Thanks all, I will try a plumbing store, I could not find it at Rona and HD.


----------



## Darkblade48 (Jan 28, 2008)

If I am correct, the part in question is this one (circled)


----------



## bae (May 11, 2007)

Darkblade48 said:


> If I am correct, the part in question is this one (circled)


Hm. In that case, it might be cheapest and easiest to just get a waterbed pump from a waterbed store, i.e. replace the whole thing. I bought one some years ago and it was less than $5, IIRC.


----------



## KhuliLoachFan (Mar 8, 2008)

It will not only save you money (lower your water bills) to buy the pump and throw out the green thing that just flushes fresh water down the sink.
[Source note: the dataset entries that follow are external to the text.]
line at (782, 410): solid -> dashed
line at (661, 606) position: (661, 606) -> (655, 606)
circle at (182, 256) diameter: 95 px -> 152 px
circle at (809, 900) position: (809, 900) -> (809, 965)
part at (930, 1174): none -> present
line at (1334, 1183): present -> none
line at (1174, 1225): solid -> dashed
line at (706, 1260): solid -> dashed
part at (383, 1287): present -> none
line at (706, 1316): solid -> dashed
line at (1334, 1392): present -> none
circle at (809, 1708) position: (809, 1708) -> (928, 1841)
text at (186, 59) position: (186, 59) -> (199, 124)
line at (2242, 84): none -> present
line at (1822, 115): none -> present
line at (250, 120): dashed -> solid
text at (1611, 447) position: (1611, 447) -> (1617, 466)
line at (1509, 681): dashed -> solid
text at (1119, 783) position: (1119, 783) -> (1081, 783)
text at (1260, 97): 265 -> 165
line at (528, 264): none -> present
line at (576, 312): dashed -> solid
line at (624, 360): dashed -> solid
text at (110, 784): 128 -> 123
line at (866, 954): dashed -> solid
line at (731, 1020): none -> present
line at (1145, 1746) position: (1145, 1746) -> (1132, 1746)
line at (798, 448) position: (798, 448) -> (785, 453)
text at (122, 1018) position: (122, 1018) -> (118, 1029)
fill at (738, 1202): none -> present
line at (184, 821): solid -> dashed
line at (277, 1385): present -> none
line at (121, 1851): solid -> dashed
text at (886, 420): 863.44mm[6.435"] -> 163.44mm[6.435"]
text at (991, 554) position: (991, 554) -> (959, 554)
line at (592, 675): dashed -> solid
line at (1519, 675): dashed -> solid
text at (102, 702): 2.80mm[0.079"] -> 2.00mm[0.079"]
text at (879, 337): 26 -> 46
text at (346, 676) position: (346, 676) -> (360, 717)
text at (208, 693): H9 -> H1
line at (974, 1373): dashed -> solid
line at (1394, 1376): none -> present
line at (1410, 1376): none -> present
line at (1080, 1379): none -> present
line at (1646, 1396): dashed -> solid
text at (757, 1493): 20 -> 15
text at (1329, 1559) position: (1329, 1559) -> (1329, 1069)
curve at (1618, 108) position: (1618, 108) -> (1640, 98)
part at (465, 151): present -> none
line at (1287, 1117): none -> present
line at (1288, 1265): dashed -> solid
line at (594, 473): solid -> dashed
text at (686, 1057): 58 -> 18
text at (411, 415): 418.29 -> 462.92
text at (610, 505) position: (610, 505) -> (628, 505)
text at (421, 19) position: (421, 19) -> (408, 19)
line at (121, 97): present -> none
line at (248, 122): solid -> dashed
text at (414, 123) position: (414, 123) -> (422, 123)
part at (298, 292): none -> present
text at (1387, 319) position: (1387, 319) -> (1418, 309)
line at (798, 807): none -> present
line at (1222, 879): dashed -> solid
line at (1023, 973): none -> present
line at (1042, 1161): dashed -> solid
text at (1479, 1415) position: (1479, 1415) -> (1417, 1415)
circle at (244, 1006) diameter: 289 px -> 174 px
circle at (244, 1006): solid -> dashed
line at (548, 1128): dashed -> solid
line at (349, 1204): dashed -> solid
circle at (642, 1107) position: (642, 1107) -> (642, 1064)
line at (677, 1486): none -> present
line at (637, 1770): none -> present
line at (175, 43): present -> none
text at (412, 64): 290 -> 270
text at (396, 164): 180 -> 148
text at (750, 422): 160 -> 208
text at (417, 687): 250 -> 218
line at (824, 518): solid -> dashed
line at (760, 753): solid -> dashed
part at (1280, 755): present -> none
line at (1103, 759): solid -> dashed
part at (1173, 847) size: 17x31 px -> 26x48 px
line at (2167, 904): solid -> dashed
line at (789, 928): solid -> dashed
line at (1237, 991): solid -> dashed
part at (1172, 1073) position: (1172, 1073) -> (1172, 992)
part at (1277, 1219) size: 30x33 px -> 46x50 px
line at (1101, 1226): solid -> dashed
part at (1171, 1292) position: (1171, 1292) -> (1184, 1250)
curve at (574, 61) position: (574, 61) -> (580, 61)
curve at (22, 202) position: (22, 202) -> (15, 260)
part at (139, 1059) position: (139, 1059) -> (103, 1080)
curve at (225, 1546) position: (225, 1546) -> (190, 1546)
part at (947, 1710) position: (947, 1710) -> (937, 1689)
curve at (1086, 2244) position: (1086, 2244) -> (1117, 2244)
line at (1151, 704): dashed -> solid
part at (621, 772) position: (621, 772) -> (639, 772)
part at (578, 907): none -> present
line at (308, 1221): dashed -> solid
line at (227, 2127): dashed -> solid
nevertheless, the equivalent plastic bits can be bought as "waterbed fill and drain kit" - you might even find it at walmart... I found a discussion here at pricenetwork:










http://www.pricenetwork.ca/ddeal/_Waterbed_Fill_Drain_Kit-0-0-0-0-1-52221.html

W


----------



## RaidZero (Jun 15, 2008)

Thanks for the pictures, the adapter I want goes one side in the circled part, the other side in the faucet. It's the white part in KhuliLoachFan's picture.

About throwing water out: I am emptying my tanks in the garden and I get great looking flowers and shrubs  I use the pump just to fill the tanks.
I looked before for a waterbed pump, with no luck, but thanks for the info. I ended up buying another Python pump from feebay. Now the other bit is giving me trouble.



Darkblade48 said:


> If I am correct, the part in question is this one (circled)





KhuliLoachFan said:


> It will not only save you money (lower your water bills) to buy the pump and throw out the green thing that just flushes fresh water down the sink.
> 
> nevertheless, the equivalent plastic bits can be bought as "waterbed fill and drain kit" - you might even find it at walmart... I found a discussion here at pricenetwork:
> 
> W


----------



## KhuliLoachFan (Mar 8, 2008)

That part is for sale at big als scarboro in metal, just buy it.

W


----------



## Darkblade48 (Jan 28, 2008)

Indeed, the white part strips easily, so I ended up just buying a brass replacement from MOPS.


----------



## RaidZero (Jun 15, 2008)

I got one at Big Als. Regular price, but I needed it fast


----------



## carmenh (Dec 20, 2009)

Sounds like it's just the adapter you want...they have them at Canadian Tire...

Carmen


----------